### [Task item]
Within the records that follow, determine how many lines include the word "Mind". State the number and nothing further.

═══ Records ═══

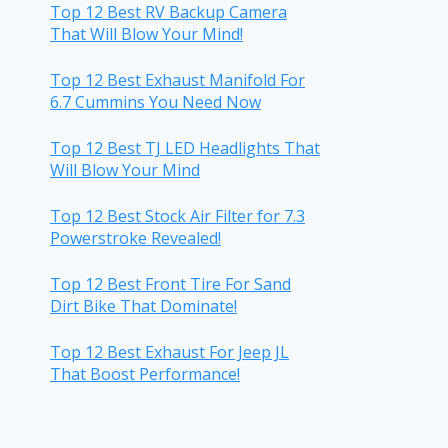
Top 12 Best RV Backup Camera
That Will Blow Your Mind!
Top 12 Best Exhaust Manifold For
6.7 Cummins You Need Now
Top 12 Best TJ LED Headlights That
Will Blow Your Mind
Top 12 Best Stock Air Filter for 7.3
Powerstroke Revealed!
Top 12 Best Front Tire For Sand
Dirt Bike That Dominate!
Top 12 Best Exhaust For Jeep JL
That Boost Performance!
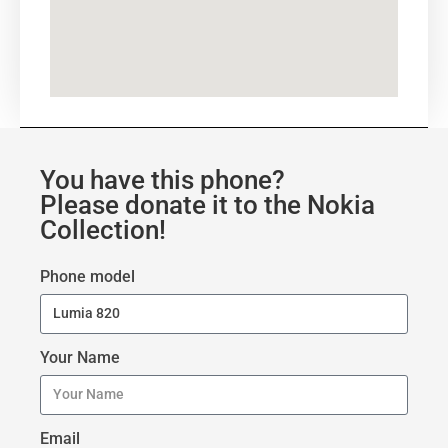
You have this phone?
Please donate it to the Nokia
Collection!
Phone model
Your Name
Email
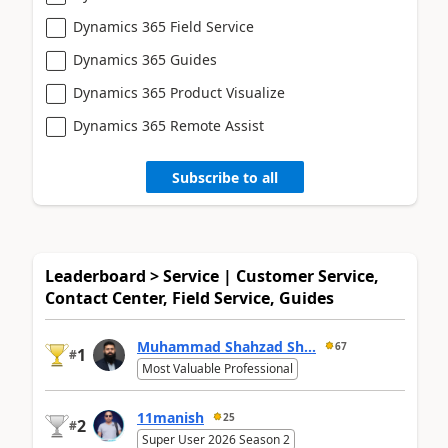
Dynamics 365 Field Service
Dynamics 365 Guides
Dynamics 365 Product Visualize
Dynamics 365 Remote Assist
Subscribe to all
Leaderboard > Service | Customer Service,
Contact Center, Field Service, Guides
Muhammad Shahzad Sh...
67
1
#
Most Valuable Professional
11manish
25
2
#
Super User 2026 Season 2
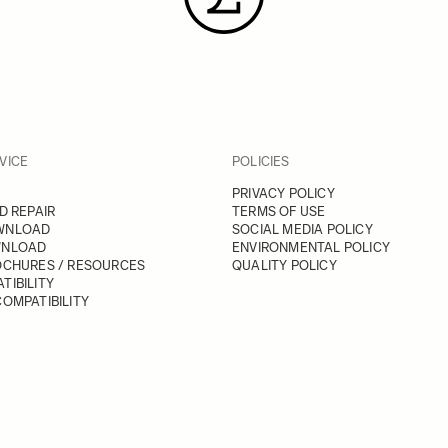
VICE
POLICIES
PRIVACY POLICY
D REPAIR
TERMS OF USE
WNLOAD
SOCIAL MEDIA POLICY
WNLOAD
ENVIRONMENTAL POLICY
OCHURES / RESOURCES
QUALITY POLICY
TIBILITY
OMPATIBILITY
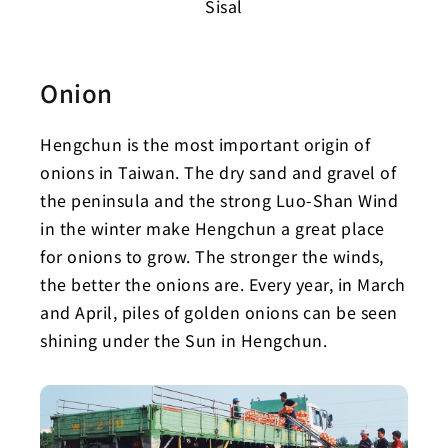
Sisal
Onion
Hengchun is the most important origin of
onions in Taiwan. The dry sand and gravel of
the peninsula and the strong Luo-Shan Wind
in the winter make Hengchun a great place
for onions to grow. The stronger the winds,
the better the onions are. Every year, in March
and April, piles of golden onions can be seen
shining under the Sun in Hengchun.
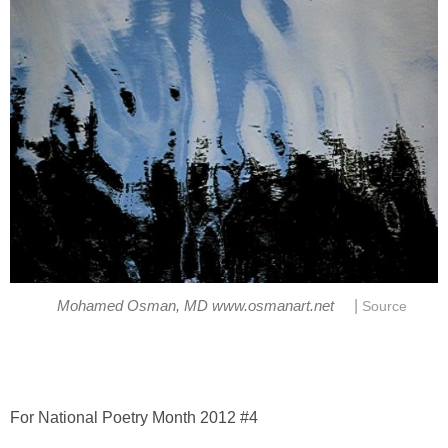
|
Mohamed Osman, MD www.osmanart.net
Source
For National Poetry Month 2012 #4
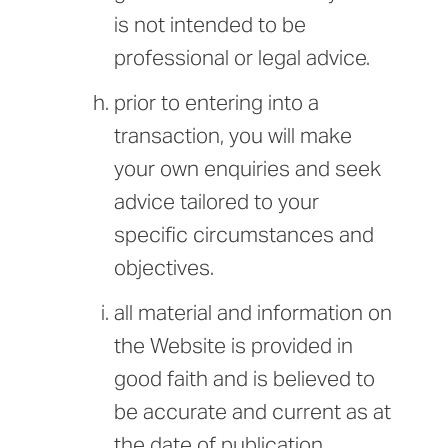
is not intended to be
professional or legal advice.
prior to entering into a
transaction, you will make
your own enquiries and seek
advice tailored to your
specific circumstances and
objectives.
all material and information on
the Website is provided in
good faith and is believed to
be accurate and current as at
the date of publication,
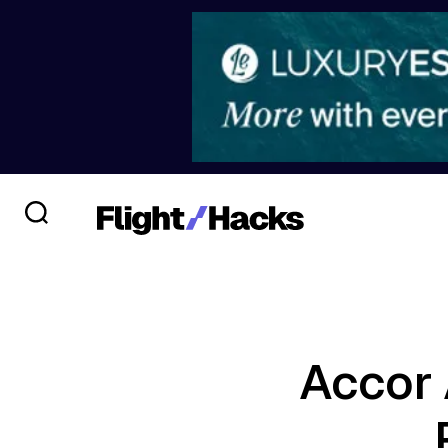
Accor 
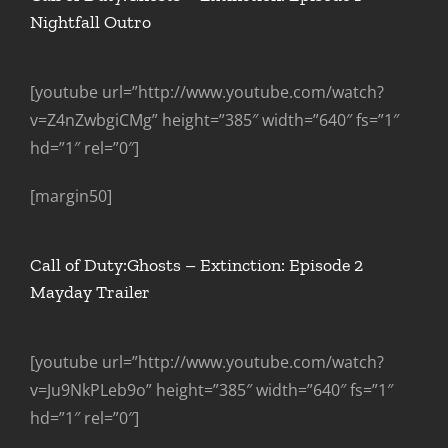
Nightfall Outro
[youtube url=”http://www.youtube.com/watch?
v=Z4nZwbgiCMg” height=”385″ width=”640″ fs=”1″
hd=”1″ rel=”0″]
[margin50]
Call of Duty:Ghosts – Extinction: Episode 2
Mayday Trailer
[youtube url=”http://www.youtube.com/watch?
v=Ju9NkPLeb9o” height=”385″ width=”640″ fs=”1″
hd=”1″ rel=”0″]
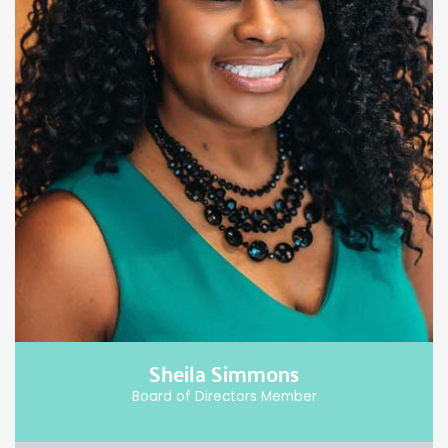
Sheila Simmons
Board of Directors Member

═══

### [Task output]
2